ASSIGNMENT: Only the records, exactly as written, belong in the answer; pictures do not.

[Items from a data source]

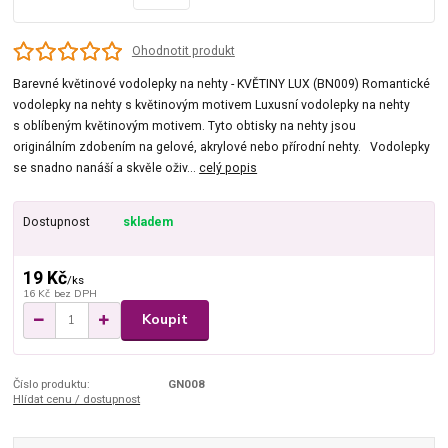
Ohodnotit produkt
Barevné květinové vodolepky na nehty - KVĚTINY LUX (BN009) Romantické
vodolepky na nehty s květinovým motivem Luxusní vodolepky na nehty
s oblíbeným květinovým motivem. Tyto obtisky na nehty jsou
originálním zdobením na gelové, akrylové nebo přírodní nehty. Vodolepky
se snadno nanáší a skvěle oživ...
celý popis
Dostupnost
skladem
19 Kč
/
ks
16 Kč
bez DPH
Koupit
Číslo produktu:
GN008
Hlídat cenu / dostupnost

RESPONSE TO THIS TASK:
Ohodnotit produkt
Barevné květinové vodolepky na nehty - KVĚTINY LUX (BN009) Romantické
vodolepky na nehty s květinovým motivem Luxusní vodolepky na nehty
s oblíbeným květinovým motivem. Tyto obtisky na nehty jsou
originálním zdobením na gelové, akrylové nebo přírodní nehty. Vodolepky
se snadno nanáší a skvěle oživ...
celý popis
Dostupnost
skladem
19 Kč
/
ks
16 Kč
bez DPH
Koupit
Číslo produktu:
GN008
Hlídat cenu / dostupnost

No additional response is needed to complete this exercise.